NASHVILLE, Tenn. (WKRN) — Amazon Prime Day is over but scammers aren’t done trying to trick you. In fact, the number of scams specifically targeting Amazon customers is on the rise in Middle Tennessee.
Scammers are professionals at following trends and this week, that trend is Amazon Prime Day. Robyn Householder with the Better Business Bureau of Middle Tennessee, said this week she and her coworkers have all gotten texts.
“It’s always interesting when the team at the Better Business Bureau gets these, we’re individually getting four and five scam texts a day – each of us,” said Householder.

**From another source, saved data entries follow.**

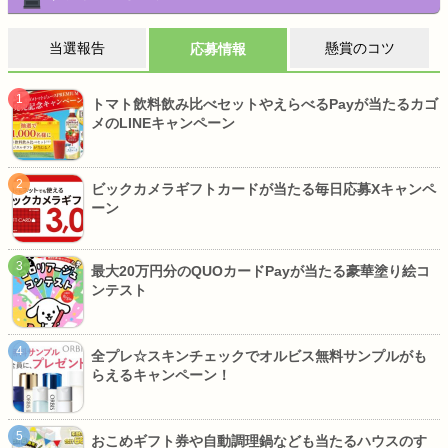
当選報告
懸賞のコツ
応募情報
トマト飲料飲み比べセットやえらべるPayが当たるカゴ
メのLINEキャンペーン
ビックカメラギフトカードが当たる毎日応募Xキャンペ
ーン
最大20万円分のQUOカードPayが当たる豪華塗り絵コ
ンテスト
全プレ☆スキンチェックでオルビス無料サンプルがも
らえるキャンペーン！
おこめギフト券や自動調理鍋なども当たるハウスのす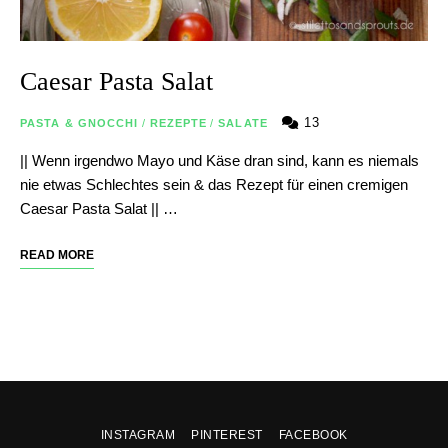
Caesar Pasta Salat
13
PASTA & GNOCCHI
/
REZEPTE
/
SALATE
|| Wenn irgendwo Mayo und Käse dran sind, kann es niemals
nie etwas Schlechtes sein & das Rezept für einen cremigen
Caesar Pasta Salat || …
READ MORE
INSTAGRAM
PINTEREST
FACEBOOK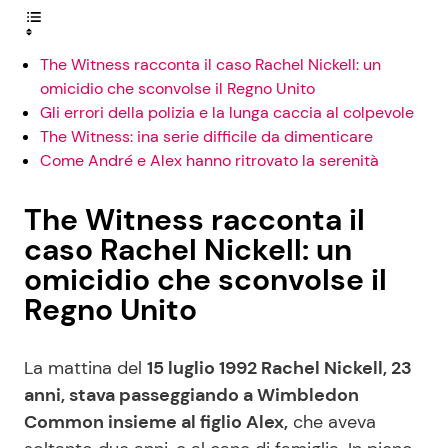
The Witness racconta il caso Rachel Nickell: un
omicidio che sconvolse il Regno Unito
Gli errori della polizia e la lunga caccia al colpevole
The Witness: ina serie difficile da dimenticare
Come André e Alex hanno ritrovato la serenità
The Witness racconta il
caso Rachel Nickell: un
omicidio che sconvolse il
Regno Unito
La mattina del
15 luglio 1992 Rachel Nickell, 23
anni, stava passeggiando a Wimbledon
Common insieme al figlio Alex,
che aveva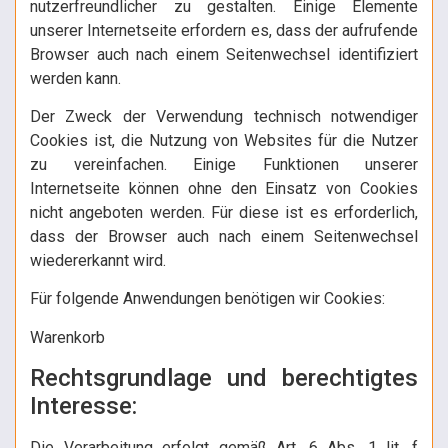
nutzerfreundlicher zu gestalten. Einige Elemente
unserer Internetseite erfordern es, dass der aufrufende
Browser auch nach einem Seitenwechsel identifiziert
werden kann.
Der Zweck der Verwendung technisch notwendiger
Cookies ist, die Nutzung von Websites für die Nutzer
zu vereinfachen. Einige Funktionen unserer
Internetseite können ohne den Einsatz von Cookies
nicht angeboten werden. Für diese ist es erforderlich,
dass der Browser auch nach einem Seitenwechsel
wiedererkannt wird.
Für folgende Anwendungen benötigen wir Cookies:
Warenkorb
Rechtsgrundlage und berechtigtes
Interesse:
Die Verarbeitung erfolgt gemäß Art. 6 Abs. 1 lit. f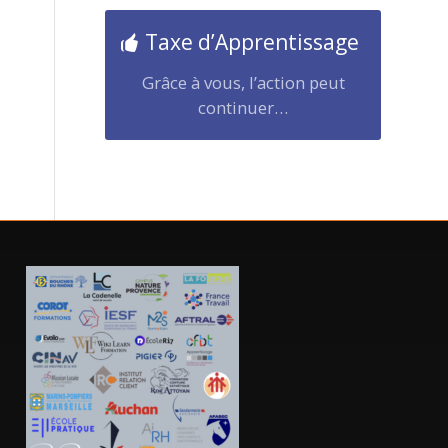
Taxe d’Apprentissage
Grâce à vous, l’action peut
continuer…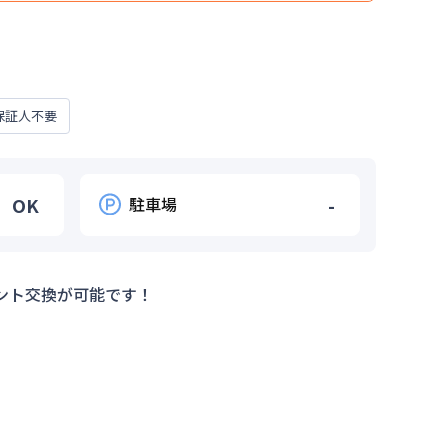
基準はショート賃料の金額となります。
外となります。
保証人不要
OK
駐車場
-
ント交換が可能です！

The scam usually starts with an unsolicited text message. “I actually received one myself, that’s telling us that we’re locked out of our account, that there’s been a login from a device that is not known to Amazon.” She continued, “Would we please click on the link to provide some additional information.”
These imposter scams or phishing scams have a few goals like getting your credit card number or any other personal information.
“When you get a text scam, more often than not, what it’s trying to do is two things, either steal information, or get into your phone, because it can absolutely download malware, that becomes a much bigger problem,” said Householder.
How do you spot a scam? First, Amazon rarely communicates via text, and they will never ask for your credit card information via text message.
Other red flags include, website addresses that don’t quite match up or something called ‘scammer grammar.’
“One of the most important things for consumers to do when they get an unsolicited scam is check the spelling and the grammar. That’s almost a dead giveaway. We like to call it ‘scammer grammar’, because it rarely has anything to do with the English language,” said Householder.
If you get one of these text messages, simply ignore it. But if you do fall for the scam, call your bank or credit card company immediately. Then, report the scam to the Better Business Bureau.
Last year the BBB said one in three people who reported a business impersonator said the scammer claimed to be from Amazon.